One of the (many) things I still don't understand about RL even after having tried to read about it is how the loss function of Q Networks is computed if you don't have the target value. I understand that you are trying to predict the "value" of a pair (state,action), and I know that there is a formula for updating the weights based on the difference between the expected value of the next state and the maximum predicted value available plus the reward when you actually get to the state (probably I'm messing up here), but then doesn't that mean that the initialization is extremely relevant? As in, how will the rewards ever be superior to the random weights already present in the network?


It's easier to understand by considering finite horizon problems. With finite horizon problem, the target value for the last time-step will exactly be the expected received reward. So your network learn to approximate it and use this approximation for computing the approximation at last time-step - 1. So you construct the value from the end (in a "dynamic programming" kind of way).

But the bellman equation works just the same with infinite horizon problem.

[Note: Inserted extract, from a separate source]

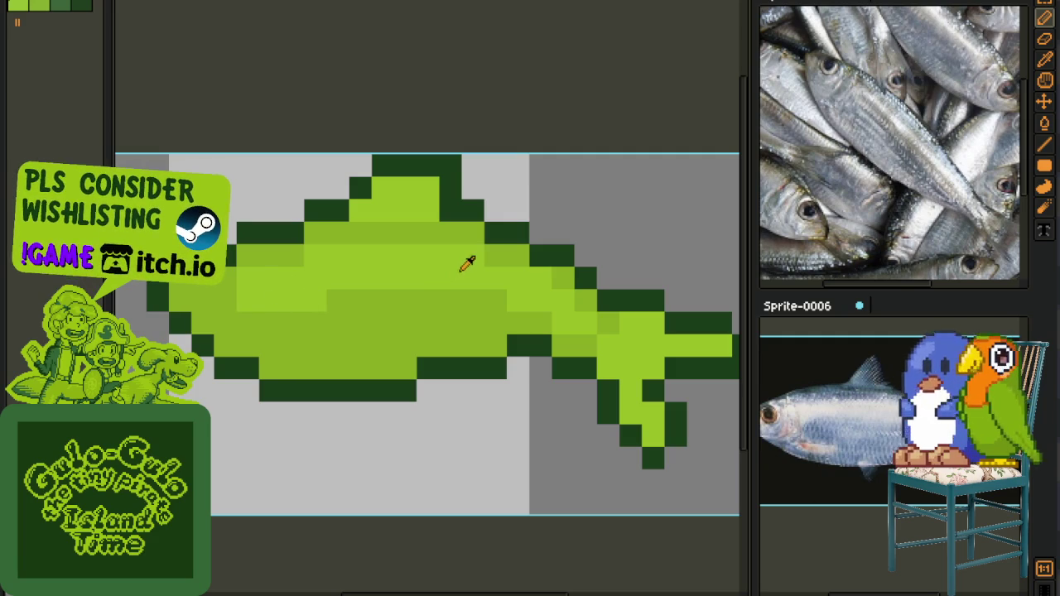
{"action": "key", "text": "i"}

The weights converges all simultaneously to make the network approximation solve the equation.

A great resource to understand RL is openAI's spinning up.


I see, thanks for your time!


Yes, the initialization is important, but it'll eventually converge (well, maybe not guaranteed with networks). If you initialize too high then it'll err on the side of exploration, and if too low then it'll err on the side of exploitation. These are called optimistic and pessimistic initialization.

The basic (non-deep) Q-Learning approach, is to have a big table of every state-action and it's expected reward. The formula you've seen (the Bellman equation) is for updating these.

Using big tables to store Q values sucks though, so instead of using a table, you use a neural network.


Okay, thank you!


The Second Edition of this book appears to be complete. You can get a free PDF from the authors site.